Weekly Checkup

The Next Threat to Private Insurance

Recently, I wrote an insight discussing ways to increase employer-sponsored insurance (ESI) offerings among small businesses as a bulwark against the creeping federal takeover of health coverage. In recent years, however, a new issue threatens coverage options at firms: the weakening of the Employee Retirement Income Security Act (ERISA) of 1974 preemptions for employer health plans, namely through a couple of federal court cases. Let’s dive into the details of those cases and what they may mean for the future of ESI. 
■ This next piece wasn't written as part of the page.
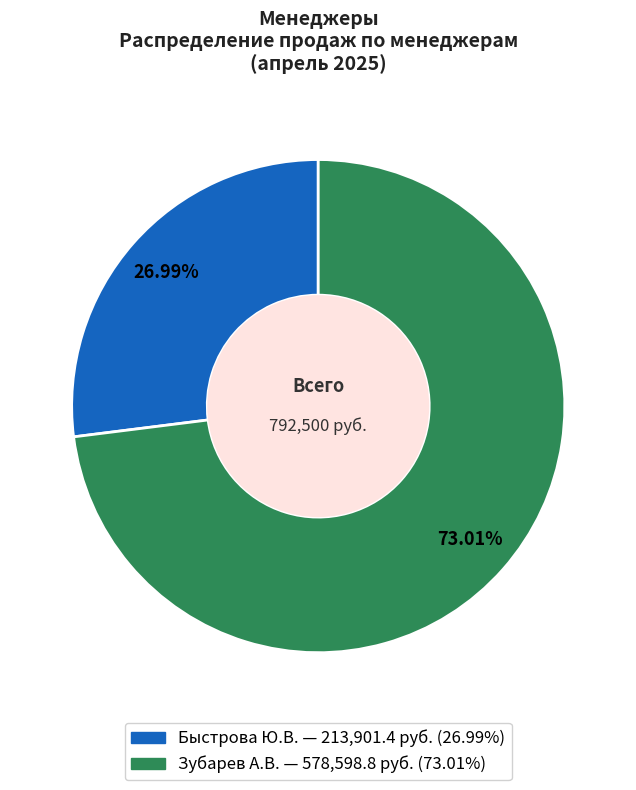

Is the sum of Быстрова Ю.В. and Зубарев А.В. greater than half?

Yes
First, a quick background on ERISA and ERISA preemption. ERISA is the federal law regulating private-sector employee benefit plans. ERISA preemption allows plans subject to ERISA regulations to be exempt from state regulations related to the employee benefit plan. If you’re a large, multi-state employer, this preemption is crucial: One regulatory scheme is far easier to comply with than 50. Over the years, states have routinely tried various ways to challenge this preemption, and in general, the Supreme Court has struck down these laws if they have “a connection or reference to” an ERISA plan, meaning these laws applied to “a central matter of plan administration” or “interfer[ed] with nationally uniform plan administration.”  

That “in general” qualifier is the key issue. In recent years, the courts have cracked the window open on state regulation of ERISA plans. The first major case to this extent was Rutledge v. Pharmaceutical Care Management Association (PCMA) in 2020. To put it simply, Arkansas passed a law requiring pharmacy benefit managers (PBMs) to reimburse pharmacies at or above the wholesale acquisition cost (WAC) to the pharmacy for a given drug. The Supreme Court ruled 8-0 that Arkansas’ law lacked “a connection or reference to” an ERISA plan in that it did not require plans to be structured in a specific way, but only “increase[d] costs or alter[ed] incentives for ERISA plans.” In other words, because the law did not require ERISA plans to pay for a specific benefit, preemption did not apply. The second major case, PCMA v. Mulready, which is currently pending before the 10th Circuit Court of Appeals, concerns an Oklahoma law barring PBMs from restricting beneficiaries to specific in-network pharmacies. A lower court ruled that, as with Rutledge, this law does not interfere with “plan design or administration.” 

One would be hard pressed to understand how mandating which providers are allowed in a network is not interfering with “plan design or administration.” It almost appears as though the courts believe PBMs and the pharmacy benefit are somehow separate from ERISA plans generally. To be clear,  a PBM acts on behalf of a plan to help design and administer its pharmacy benefit. That includes designing a provider network, which includes pharmacists. Choosing providers is a crucial aspect of cost-control, and those savings are used to provide additional benefits to employees. Decreased cost control inherently limits plans’ ability to design their benefits package. 

Beyond the immediate challenges for plans’ pharmacy benefit, these two cases create a small crack in ERISA preemption that, due to state efforts, will grow over time. Employers who have to comply with 50 different regulatory schemes – and the added expense that comes along with those regulations – are going to make cuts to benefits or increase employee contributions and deductibles to make up the difference. This is bad for the employees but could also be bad for ESI in general. If benefits are cut enough – or employee contributions and deductibles rise enough – employees may decide to leave for the individual market. As noted in a previous Weekly Checkup, the more individuals covered by federal programs, the more political pressure on the government to increase subsidization and benefits for these programs. While not as intentional as the Affordable Care Act’s design, the weakening of ERISA preemption is, ironically, another way in which the country is being pushed toward federally managed (some might say socialized) health care. To stop this, Congress needs to clarify ERISA preemptions and take the decision out of the courts’ hands.